3.   Whenever the United States has furnished medical care to a person tortiously injured by a third person, it may recover the reasonable value of the care furnished from the third-party tortfeasor by subrogation or by direct suit.  (42 U.S.C. § 2651.)   The United States may compromise or waive its claim when undue hardship would result to the injured person.  (42 U.S.C. § 2652.)   Comparable procedures apply to the federal government's payments to its own employees for work-related injuries (5 U.S.C. § 8131) and to government payments under the Longshoremen's and Harbor Workers' Compensation Act (33 U.S.C. §§ 918 and 933).The State of California likewise reserves a right to subrogation for state health care furnished recipients of public assistance, the medically indigent, and others.  (Welf. & Inst.Code, § 14000ff.)   Benefits provided for an injury for which a third person is civilly liable are recoverable from the third person, either directly or in the name of the injured person.  (Welf. & Inst.Code, § 14117(a).)   The state may compromise or waive its claim in whole or part for its own convenience or when undue hardship would result to the injured person.  (Welf. & Inst.Code, § 14117(b).)   Under the state employees' retirement and disability benefit system (Gov.Code, §§ 20000ff), when benefits are paid because of injury proximately resulting from the act of a third person, the state may recover, with exceptions, one-half the actuarial equivalent of benefits for which the state has become liable.  (Gov.Code, § 21451.)The county has similar rights.   Whenever a county has furnished medical care to a person injured by a tortfeasor, the county may directly recover the reasonable value of the care furnished, or become subrogated to the rights of the injured person against the tortfeasor.  (Gov.Code, § 23004.1(a).)   The county may proceed in its own name or in the name of the injured person.   If the injured person brings his own action, the county's right of action is transmuted into a first lien against any judgment recovered.  (Gov.Code, § 23004.1(b).)   The county may compromise or waive its claim for its own convenience or when undue hardship would result to the injured person.  (Gov.Code, § 23004.2(a).)   The county also has a right to subrogation under the county employee's retirement and disability system.  (Gov.Code, §§ 31820–31822.)
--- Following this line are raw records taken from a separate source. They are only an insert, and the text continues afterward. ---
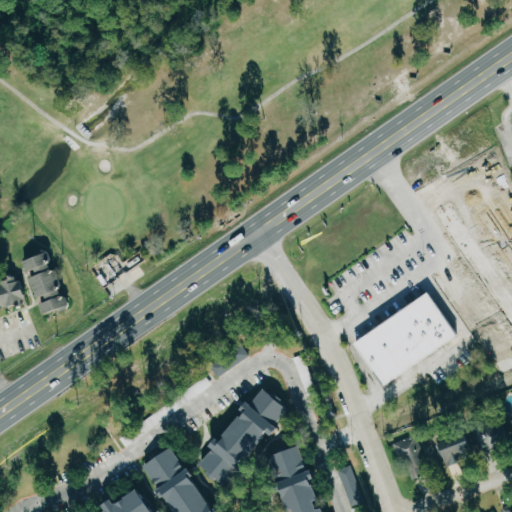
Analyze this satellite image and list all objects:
road: (504, 78)
road: (215, 114)
road: (255, 228)
road: (437, 260)
building: (45, 282)
building: (49, 283)
building: (13, 291)
building: (11, 294)
road: (10, 333)
building: (403, 336)
building: (410, 338)
road: (444, 352)
building: (228, 360)
road: (360, 360)
road: (336, 364)
building: (221, 366)
building: (309, 378)
building: (306, 381)
road: (7, 389)
road: (219, 389)
building: (511, 424)
building: (488, 435)
building: (492, 435)
building: (243, 436)
building: (249, 436)
road: (339, 438)
building: (459, 448)
building: (455, 449)
building: (419, 456)
building: (412, 458)
building: (297, 480)
building: (302, 481)
building: (179, 482)
building: (183, 482)
building: (350, 485)
building: (353, 485)
road: (459, 492)
building: (130, 503)
building: (135, 503)
building: (359, 509)
building: (508, 509)
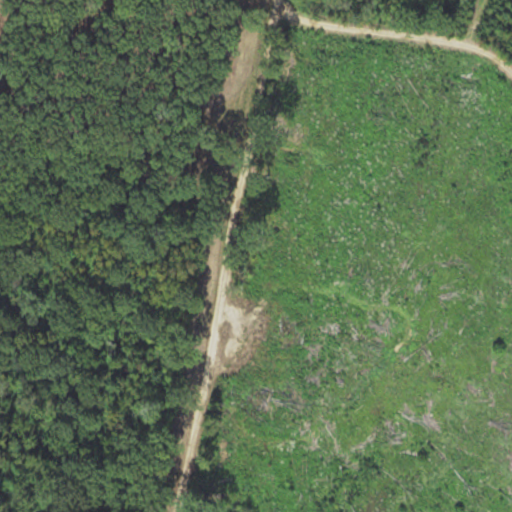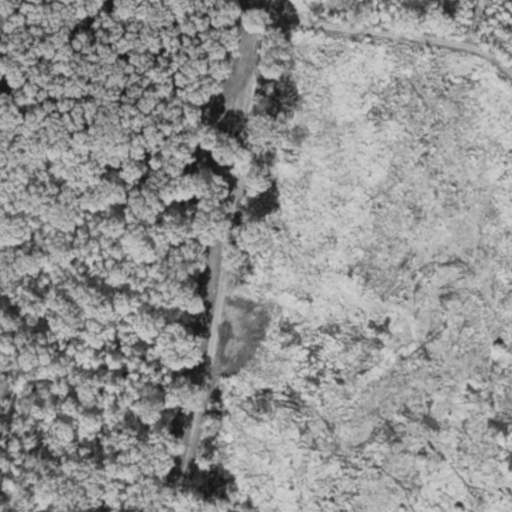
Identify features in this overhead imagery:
road: (219, 256)
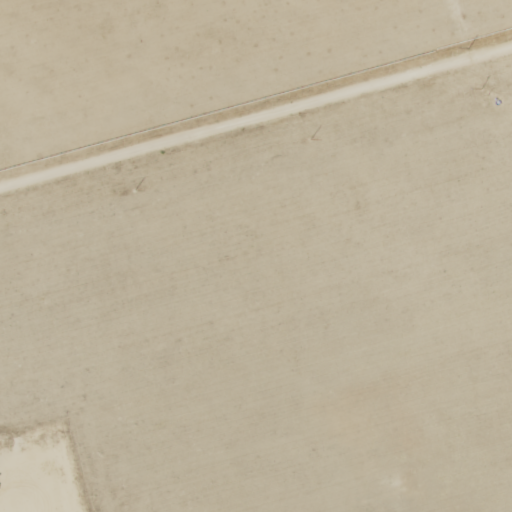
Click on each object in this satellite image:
road: (256, 117)
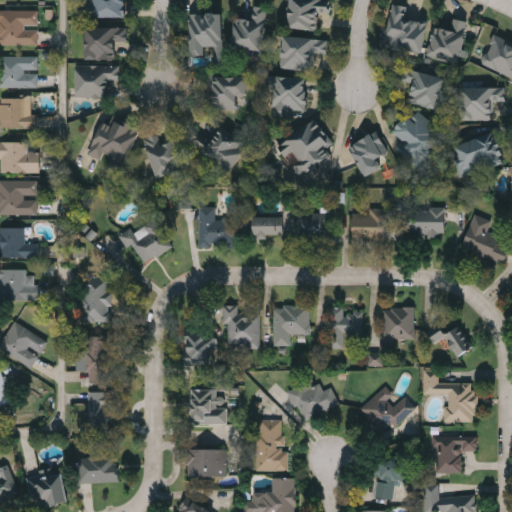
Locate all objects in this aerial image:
road: (502, 5)
building: (106, 8)
building: (108, 8)
building: (306, 12)
building: (307, 13)
building: (19, 25)
building: (18, 27)
building: (249, 29)
building: (404, 29)
building: (250, 31)
building: (205, 32)
building: (206, 34)
building: (449, 40)
building: (102, 41)
building: (104, 42)
road: (159, 42)
building: (448, 42)
road: (360, 46)
building: (300, 50)
building: (302, 52)
building: (498, 54)
building: (499, 55)
building: (18, 71)
building: (19, 71)
building: (93, 79)
building: (96, 80)
building: (423, 87)
building: (424, 87)
building: (227, 91)
building: (228, 91)
building: (287, 95)
building: (288, 95)
building: (479, 101)
building: (481, 102)
building: (17, 113)
building: (18, 113)
building: (418, 133)
building: (417, 138)
building: (114, 141)
building: (116, 142)
road: (340, 143)
building: (219, 146)
building: (308, 146)
building: (306, 147)
building: (222, 148)
building: (368, 152)
building: (369, 153)
building: (477, 153)
building: (479, 153)
building: (164, 156)
building: (164, 156)
building: (17, 157)
building: (19, 158)
building: (18, 196)
building: (18, 196)
building: (426, 221)
building: (426, 222)
building: (370, 225)
building: (371, 225)
building: (267, 226)
building: (269, 226)
building: (313, 226)
building: (315, 227)
building: (215, 228)
building: (215, 228)
building: (155, 235)
road: (60, 238)
building: (484, 239)
building: (147, 240)
building: (486, 240)
building: (15, 242)
building: (16, 243)
road: (263, 276)
building: (17, 284)
building: (19, 285)
building: (97, 297)
building: (97, 298)
building: (290, 321)
building: (291, 323)
building: (398, 323)
building: (343, 325)
building: (398, 325)
building: (241, 326)
building: (344, 326)
building: (243, 327)
building: (436, 333)
building: (458, 340)
building: (459, 341)
building: (22, 343)
building: (24, 344)
building: (198, 348)
building: (199, 350)
building: (96, 355)
building: (96, 358)
building: (376, 358)
building: (3, 390)
building: (2, 391)
building: (451, 394)
building: (453, 396)
building: (311, 397)
road: (511, 398)
building: (314, 399)
building: (205, 405)
building: (208, 407)
building: (386, 408)
building: (387, 410)
building: (99, 412)
building: (100, 412)
building: (270, 443)
building: (272, 446)
building: (450, 450)
building: (453, 451)
road: (509, 452)
building: (206, 461)
building: (208, 462)
building: (99, 468)
building: (98, 469)
building: (387, 477)
building: (388, 477)
building: (6, 481)
building: (7, 483)
road: (333, 486)
building: (48, 489)
building: (47, 490)
building: (272, 497)
building: (275, 497)
building: (447, 501)
building: (458, 503)
building: (192, 506)
building: (193, 507)
building: (375, 510)
building: (372, 511)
4.   The vast possibilities of liability based on contract or equity may be discerned from the few cases and articles that have touched upon the subject.   See Fleming, The Collateral Source Rule and Loss Allocation in Tort Law, 54 Cal.L.Rev. 1478, 1501, 1526;  Reichle v. Hazie, 22 Cal.App.2d 543, 547, 71 P.2d 849;  Purcell v. Goldberg, 34 Cal.App.2d 344, 350, 93 P.2d 578;  Block v. California Physicians' Service, 244 Cal.App.2d 266, 268–269, 53 Cal.Rptr. 31;  Helfend v. Southern Cal. Rapid Transit Dist., 2 Cal.3d 1, 10, 11, 84 Cal.Rptr. 173, 465 P.2d 61.
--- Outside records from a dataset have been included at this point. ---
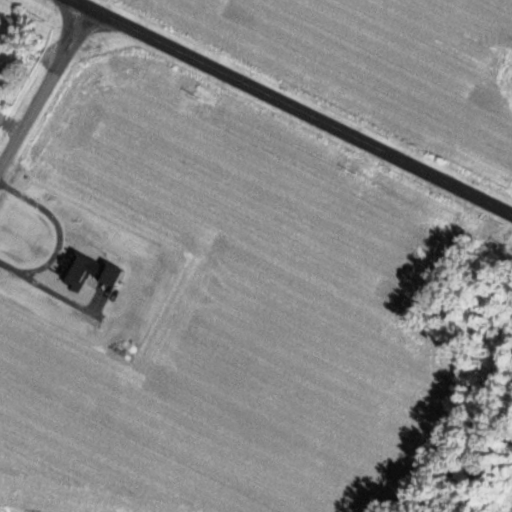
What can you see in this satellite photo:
road: (80, 3)
road: (44, 87)
road: (299, 110)
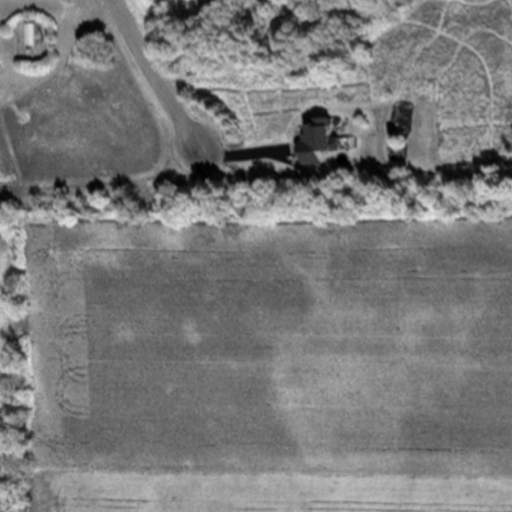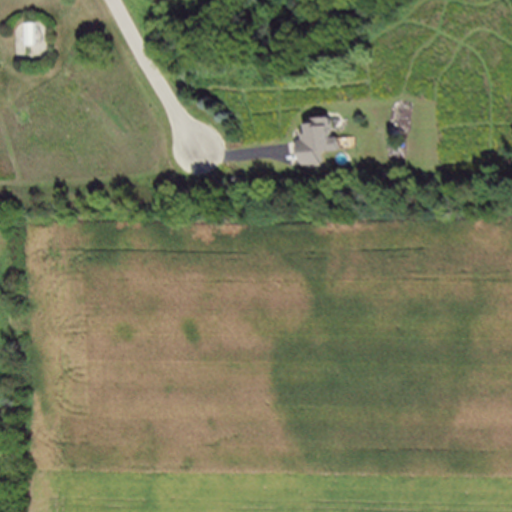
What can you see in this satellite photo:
road: (152, 74)
building: (323, 140)
building: (320, 144)
road: (243, 152)
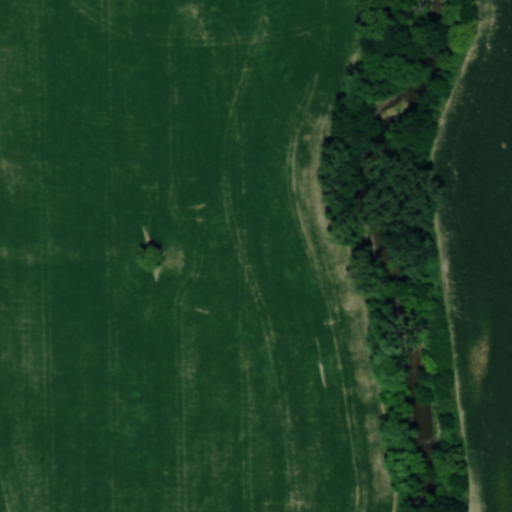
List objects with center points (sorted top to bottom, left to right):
crop: (478, 244)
5.   Code of Civil Procedure, section 877, provides in part:  “Where a release, [etc.] ․ is given in good faith before verdict or judgment to one or more of a number of tortfeasors claimed to be liable for the same tort ․ it shall reduce the claims against the others in the amount stipulated by the release, [etc.] ․”
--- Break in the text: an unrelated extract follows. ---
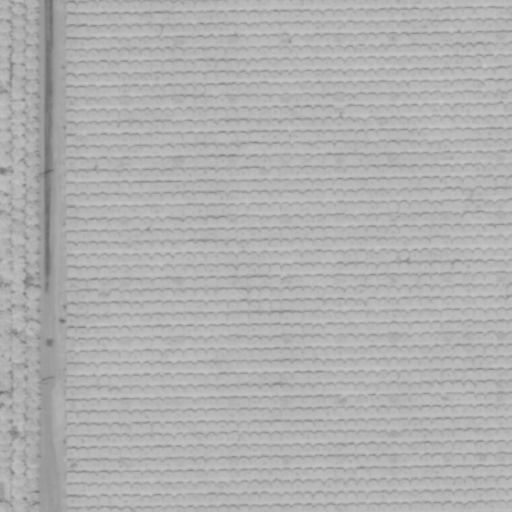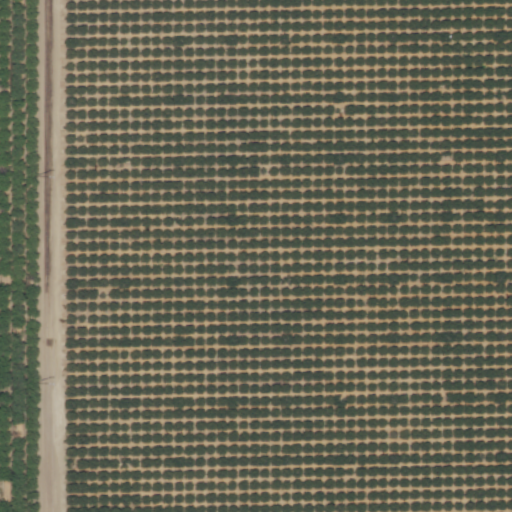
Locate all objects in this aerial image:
road: (31, 256)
6.   According to cross-appellants' brief $50,000 of the $90,000 settlement was given to plaintiff and the remainder was distributed as follows:  “Mr. Green [plaintiff's counsel] was first reimbursed the $3,000 he had advanced in costs;  then Mr. Green was given one-third of $90,000 (not one-third of $87,000) as his one-third contingent fee.   Then he father was given $2,000 and the mother was given $5,000․  [E]ach of the three parties who secured the total benefit of $90,000 should bear his proportionate share of the total $30,000 fee plus $3,000 costs.   According to our calculations, with each of the three bearing his proportionate share, Mr. Green's fee plus costs should be divided $28,947.37 to plaintiff, $2,894.74 to the mother, and $1,157.89 to the father.   The fee plus costs of $28,947.37 attributable to the plaintiff plus the $50,000 cash he received, totals $78,947.37 and this is the figure we believe defendants are entitled to as a credit under Section 877 C.C.P.”

FLEMING, Associate Justice.

ROTH, P.J., and HERNDON, J., concur.